Seymour wants his librarian to send him a staggering catalog of literature, his running commentary of the works providing most of the unintentional humor, and perhaps 25% of the entire content, of the story. A small sampling of Seymour’s book list would include: Conversational Italian; any “unbigoted or bigoted books on God or merely religion, as written by persons whose last names begin with any letter after H”; “the complete works again of Count Leo Tolstoy”; Don Quixote; the works of Charles Dickens, George Eliot, William Makepeace Thackeray, Jane Austen, John Bunyon (as Seymour “did not give this man a fair chance when [he] was younger”); the Bronte sisters; Chinese Materia Medica; plus “in fairly large amounts…books by Victor Hugo, Gustave Flaubert, Honore de Balzac, Guy de Maupassant, Anatole France” (all in the original French); as well as Marcel Proust (“Buddy has not yet had the onslaught of meeting this uncomfortable, devastating genius…but is now swiftly approaching readiness, his tender age quite aside”); all of Arthur Conan Doyle (whom Seymour hesistantly admits he prefers to “the great Goethe”); books by Otakar Brezina, Seymour’s librarian’s favorite Czech poet, whom Seymour regrets he must read in translation; as well as many other books, including a few “invaluably stupid books” on Alexander the Great which Seymour “would like Buddy to have under his belt before entering school next year….”[!]

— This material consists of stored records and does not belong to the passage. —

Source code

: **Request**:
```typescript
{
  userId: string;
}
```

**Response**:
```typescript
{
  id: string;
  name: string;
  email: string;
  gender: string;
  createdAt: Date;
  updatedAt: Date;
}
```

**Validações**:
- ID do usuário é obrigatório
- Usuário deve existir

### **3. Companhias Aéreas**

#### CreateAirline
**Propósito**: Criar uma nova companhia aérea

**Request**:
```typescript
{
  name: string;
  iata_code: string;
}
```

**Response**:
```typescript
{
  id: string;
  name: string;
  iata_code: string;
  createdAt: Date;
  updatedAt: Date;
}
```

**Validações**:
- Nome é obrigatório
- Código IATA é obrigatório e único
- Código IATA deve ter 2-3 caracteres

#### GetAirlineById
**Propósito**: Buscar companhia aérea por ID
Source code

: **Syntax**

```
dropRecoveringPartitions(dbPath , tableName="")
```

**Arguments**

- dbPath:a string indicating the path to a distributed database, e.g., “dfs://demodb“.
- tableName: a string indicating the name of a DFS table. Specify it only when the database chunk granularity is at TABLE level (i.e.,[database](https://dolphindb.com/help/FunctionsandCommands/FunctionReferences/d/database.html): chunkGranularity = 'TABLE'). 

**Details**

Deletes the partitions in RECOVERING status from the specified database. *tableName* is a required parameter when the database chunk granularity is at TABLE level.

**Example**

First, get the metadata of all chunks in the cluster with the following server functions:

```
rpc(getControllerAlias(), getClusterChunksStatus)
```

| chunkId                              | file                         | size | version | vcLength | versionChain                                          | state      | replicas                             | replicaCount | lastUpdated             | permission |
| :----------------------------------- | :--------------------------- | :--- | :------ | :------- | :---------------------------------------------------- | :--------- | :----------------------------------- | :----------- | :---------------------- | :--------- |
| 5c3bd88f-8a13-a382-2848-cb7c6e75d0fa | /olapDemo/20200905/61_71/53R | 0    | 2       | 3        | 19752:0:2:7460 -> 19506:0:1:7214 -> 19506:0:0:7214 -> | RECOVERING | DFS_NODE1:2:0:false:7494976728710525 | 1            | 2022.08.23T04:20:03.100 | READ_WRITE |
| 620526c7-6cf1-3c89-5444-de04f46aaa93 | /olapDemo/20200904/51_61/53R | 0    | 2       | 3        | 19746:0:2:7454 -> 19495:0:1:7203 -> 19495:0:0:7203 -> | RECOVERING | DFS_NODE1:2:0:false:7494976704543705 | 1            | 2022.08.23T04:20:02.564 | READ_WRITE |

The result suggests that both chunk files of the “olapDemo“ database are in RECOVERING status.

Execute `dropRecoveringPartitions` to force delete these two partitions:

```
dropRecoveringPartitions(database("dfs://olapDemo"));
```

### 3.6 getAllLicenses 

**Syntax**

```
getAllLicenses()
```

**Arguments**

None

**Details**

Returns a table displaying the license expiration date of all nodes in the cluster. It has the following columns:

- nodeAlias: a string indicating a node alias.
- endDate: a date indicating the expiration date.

At this point, near the end of the letter, we almost hope that Salinger is ribbing us, satirizing his own characters’ absurd precocity. But, alas, Salinger has invested too much literary capital (half of his extant oeuvre) into Seymour’s canonization to simply obliterate the entire Glass Family mythology with an easy satire. Satirization of one’s lifework, however destructive, would at least imply a writer in control, which the writer of Hapworth clearly is not. Salinger probably realizes the absurdity of some of his claims about Seymour and Buddy, but beginning with “Teddy,” Salinger has emphasized the unusual powers of his precocious mystics. His adoption of mysticism enabled him to critique society–especially psychologists, academics (other than Seymour), and even the enterprise of writing–from a God’s-eye-view. The Catcher in The Rye, featuring Holden Caulfied’s human-all-too-human societal critique, remains a far stronger work than the essentially fantastic Glass Family mythology.
Despite the dissension of the literary critics, the prospect of Hapworth the book is already creating a stir among Salinger’s ready-made, largely youthful, audience, their appetites whetted all the more by delays in the book’s publication. For others of us, once equally fervent Salinger fans, we can simply review our old photocopies of the June 19, 1965 New Yorker, made at the height of our infatuation with Salinger’s prose, when we too dreamed of being precocious Glasses, cocooned in a family of loving egos, safe from the horrors of non-Glass humanity.
Note: This review was written from a re-reading of the old New Yorker story; as of this writing, the book has not appeared.